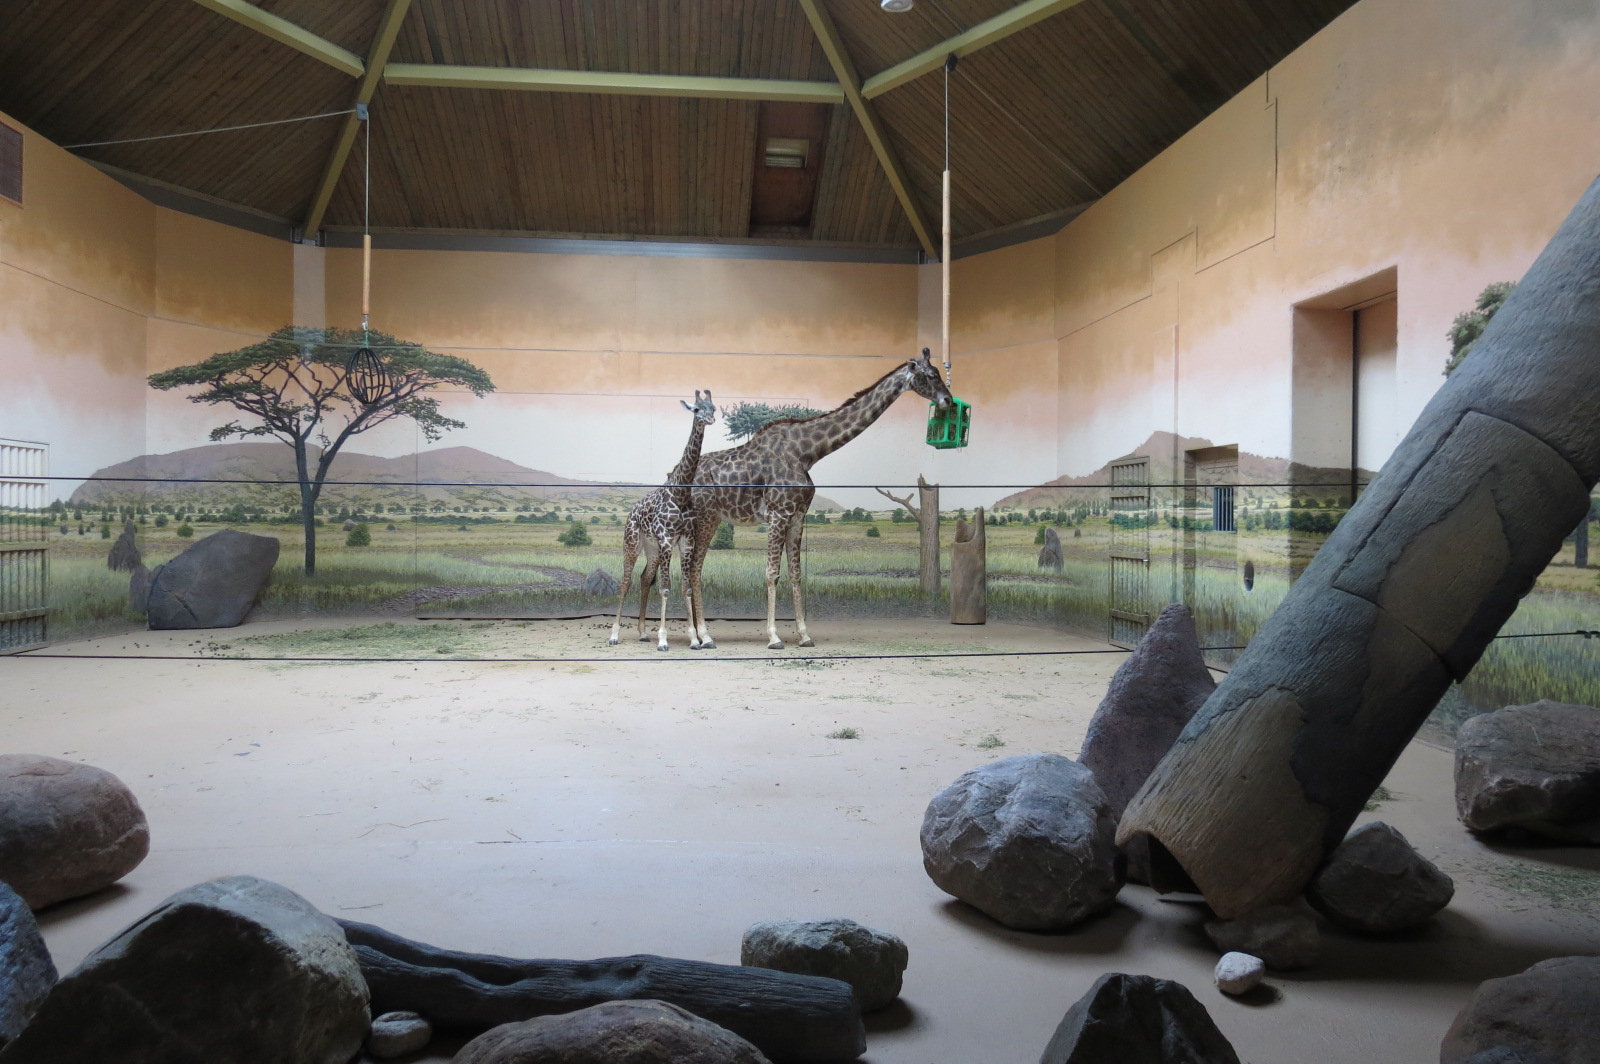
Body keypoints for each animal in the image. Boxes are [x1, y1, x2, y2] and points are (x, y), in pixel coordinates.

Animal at [609, 390, 717, 651]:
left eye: (714, 408)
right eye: (696, 409)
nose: (710, 419)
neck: (680, 493)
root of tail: (630, 513)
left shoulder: (686, 540)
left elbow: (686, 587)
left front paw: (695, 639)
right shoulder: (667, 539)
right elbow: (666, 588)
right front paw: (663, 639)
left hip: (652, 549)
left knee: (644, 578)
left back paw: (642, 633)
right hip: (632, 543)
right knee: (625, 581)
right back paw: (614, 635)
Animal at [684, 350, 952, 650]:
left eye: (939, 372)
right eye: (931, 375)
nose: (949, 401)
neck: (806, 453)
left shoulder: (798, 514)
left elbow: (796, 573)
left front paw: (804, 635)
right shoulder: (778, 513)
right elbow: (771, 572)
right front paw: (774, 637)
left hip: (710, 519)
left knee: (693, 567)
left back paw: (701, 635)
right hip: (705, 517)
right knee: (693, 568)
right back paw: (703, 636)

WORK REQUEST: List each line of the entries that holds the string "elbow".

COMPLETED TASK:
left elbow: (686, 587)
right elbow: (666, 588)
left elbow: (796, 573)
right elbow: (771, 572)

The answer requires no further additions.